Il y a quelques années, le forgeron de Yarrowfoot employa comme apprentis, deux frères, deux solides gaillards qui quand il les recruta débordaient de vitalité. Pourtant, après quelques mois, le plus jeune des deux commença à s'étioler, son teint devînt terreux, il maigrit, perdit l'appétit et montra d'autres signes d'une santé déclinante. Son frère, très préoccupé, lui demandait souvent de quoi il souffrait, mais en vain. A la fin, pourtant, le pauvre gars éclata en sanglots et confessa qu'il était complètement épuisé et devrait bientôt être porté en terre par suite des mauvais traitements que lui faisait subir la maîtresse de maison qui en réalité était une sorcière bien que personne ne s'en doutât. "Toutes les nuits, sanglota-t-il, elle vient me rejoindre du côté du lit où je suis allongé, me passe une bride magique autour de la tête et je suis métamorphosé en cheval. Elle s'assied alors sur mon dos et me conduit à des miles d'ici sur les landes sauvages où en compagnie de je ne sais quelles autres viles créatures, elles se livrent à des fêtes immondes. Elle me garde là-bas toute la nuit. Au petit matin, je la ramène à la maison et elle me retire la bride. Voilà pourquoi je suis si épuisé et si malade. Voilà comment je passe mes nuits pendant que tu dors tranquillement."
Tout de suite, l'aîné lui dit que la nuit suivante, ils changeraient de place et que ce serait lui qui irait au rendez-vous des sorcières. Le soir venu, le cadet se coucha le long du mur. L'aîné prit sa place et demeura éveillé jusqu'à l'arrivée de la sorcière. Elle vînt, tenant sa bride à la main, et la lui jeta sur la tête. L'aîné se transforma en un splendide cheval de chasse. La dame grimpa sur son dos et ils partirent pour leur lieu de rendez-vous qui ce soir-là, comme par hasard, était la cave d'une propriété voisine.

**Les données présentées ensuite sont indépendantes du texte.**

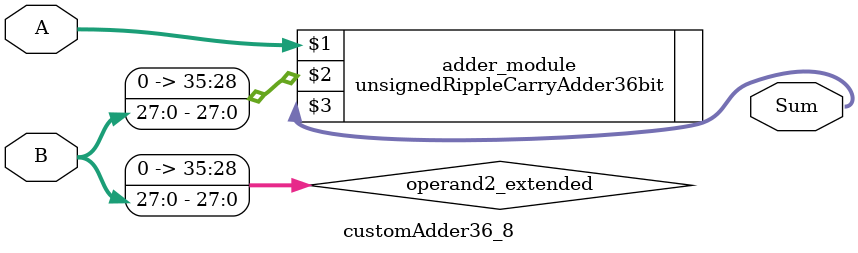
<source format=v>
module customAdder36_8(
                        input [35 : 0] A,
                        input [27 : 0] B,
                        
                        output [36 : 0] Sum
                );

        wire [35 : 0] operand2_extended;
        
        assign operand2_extended =  {8'b0, B};
        
        unsignedRippleCarryAdder36bit adder_module(
            A,
            operand2_extended,
            Sum
        );
        
        endmodule
        
</source>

Pendant que la femme du forgeron et ses affreuses compagnes se gorgeaient de vin rouge et pillaient la cave, le cheval de chasse qui avait été attaché à l'écart dans une stalle de l'écurie, se frotta la tête contre le mur tant et si bien, qu'il réussit à détacher la bride qui tombant à ses pieds, lui permit de retrouver son apparence humaine. Il la ramassa et la tenant bien solidement, il alla se dissimuler dans le fond de la stalle jusqu'à ce que sa maîtresse viennent le chercher. Alors, en une fraction de seconde, il lui passa la bride sur la tête et elle se retrouva transformée en une splendide jument grise. Il la monta et se dépêcha de filer, chevauchant par les haies et les fossés. Il s'aperçut alors qu'elle avait perdu l'un de ses sabots antérieurs. Il la conduisit au premier maréchal-ferrant qui était ouvert ; celui-ci remplaça le fer et en mit un neuf à l'autre patte ; puis il lui fit faire des allers et retours dans un champ labouré jusqu'à ce qu'elle n'en puisse plus. Enfin, il la ramena chez elle et lui enleva la bride juste à temps pour qu'elle puisse se glisser dans son lit avant que son époux ne s'éveille et ne se lève pour aller au travail.
Le brave forgeron se leva, très loin d'imaginer ce qui avait pu se passer durant la nuit. Son épouse lui dit qu'elle était très souffrante, presque aux portes de la mort et qu'il devait envoyer chercher un médecin. En conséquence, il réveilla ses apprentis. L'aîné y alla et revînt rapidement avec un docteur qu'il avait eu la chance de rencontrer sur sa route. Le médecin souhaita prendre le pouls de la malade, mais elle cachait résolument sa main, refusant de la lui montrer. Le disciple d'Esculape demeurait indécis. Le mari, énervé par l'obstination de son épouse, arracha brutalement les draps et découvrit avec horreur qu'elle portait des fers très solidement fixés à ses deux mains. En y regardant de plus près, il vit aussi que ses flancs étaient meurtris, bleuis des coups de pieds que lui avait donnés son cavalier durant leur chevauchée et la traversée du champ labouré. Les frères alors s'avancèrent et racontèrent tout ce qui s'était passé. Le lendemain, la sorcière fut déférée devant les juges de Selkirk et condamnée à être brûlée vive sur un rocher près de Bullsheugh. La sentence fut rapidement exécutée. Il faut ajouter que le jeune apprenti recouvra finalement la santé en mangeant du beurre fabriqué à partir du lait des vaches qui broutaient l'herbe du cimetière, un remède souverain contre la consomption due à l'ensorcellement.